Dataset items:
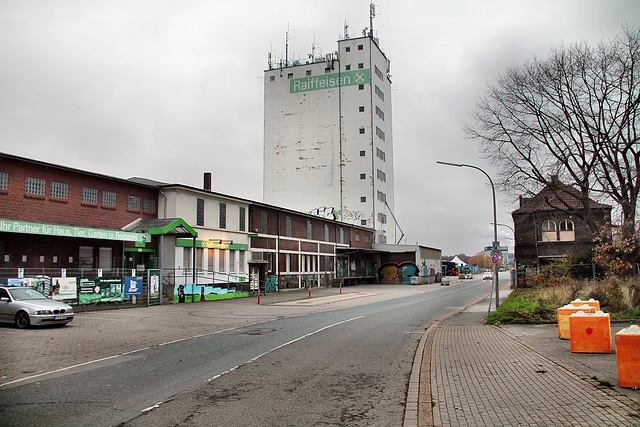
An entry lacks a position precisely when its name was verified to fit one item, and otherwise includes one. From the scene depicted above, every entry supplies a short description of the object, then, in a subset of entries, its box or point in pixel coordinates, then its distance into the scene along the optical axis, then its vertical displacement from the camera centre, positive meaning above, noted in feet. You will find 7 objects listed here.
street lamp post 74.28 +4.69
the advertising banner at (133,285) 83.92 -4.91
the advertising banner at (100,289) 75.77 -5.13
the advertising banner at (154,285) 90.43 -5.21
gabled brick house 145.38 +6.04
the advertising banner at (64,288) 71.10 -4.44
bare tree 101.60 +26.68
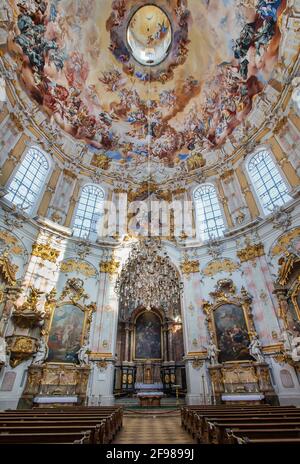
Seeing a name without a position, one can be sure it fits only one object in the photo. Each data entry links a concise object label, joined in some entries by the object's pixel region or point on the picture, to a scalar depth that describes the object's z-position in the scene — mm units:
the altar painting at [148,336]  15875
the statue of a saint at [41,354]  10789
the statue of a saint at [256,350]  11023
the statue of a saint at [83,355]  11703
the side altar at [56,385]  10102
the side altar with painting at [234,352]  10594
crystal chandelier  9977
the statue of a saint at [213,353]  11875
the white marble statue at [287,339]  9812
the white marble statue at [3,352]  9252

### PROBLEM DESCRIPTION
All of the data is to be transcribed exactly, with images omitted.

### EXERCISE RESPONSE
An entry lacks a position precisely when its name was verified to fit one item, and otherwise includes one. From the scene depicted above, every entry supplies a short description of the object, then, in a subset of entries, its box or point in pixel coordinates, then its distance into the scene along the optical axis, then its vertical displacement from the camera centre, positive meaning above, noted in feet. You will find 7 objects listed here.
street lamp post 74.28 +4.69
the advertising banner at (133,285) 83.92 -4.91
the advertising banner at (100,289) 75.77 -5.13
the advertising banner at (154,285) 90.43 -5.21
gabled brick house 145.38 +6.04
the advertising banner at (64,288) 71.10 -4.44
bare tree 101.60 +26.68
Seeing a name without a position, one can be sure it fits only one object in the photo. Each data entry links a concise object label, joined in some entries by the object's pixel region or point on the picture, to a scalar depth that describes the object's z-position in the scene — mm units:
the altar painting at [148,336]  15875
the statue of a saint at [41,354]  10789
the statue of a saint at [256,350]  11023
the statue of a saint at [83,355]  11703
the side altar at [56,385]  10102
the side altar with painting at [234,352]  10594
crystal chandelier  9977
the statue of a saint at [213,353]  11875
the white marble statue at [287,339]  9812
the white marble statue at [3,352]  9252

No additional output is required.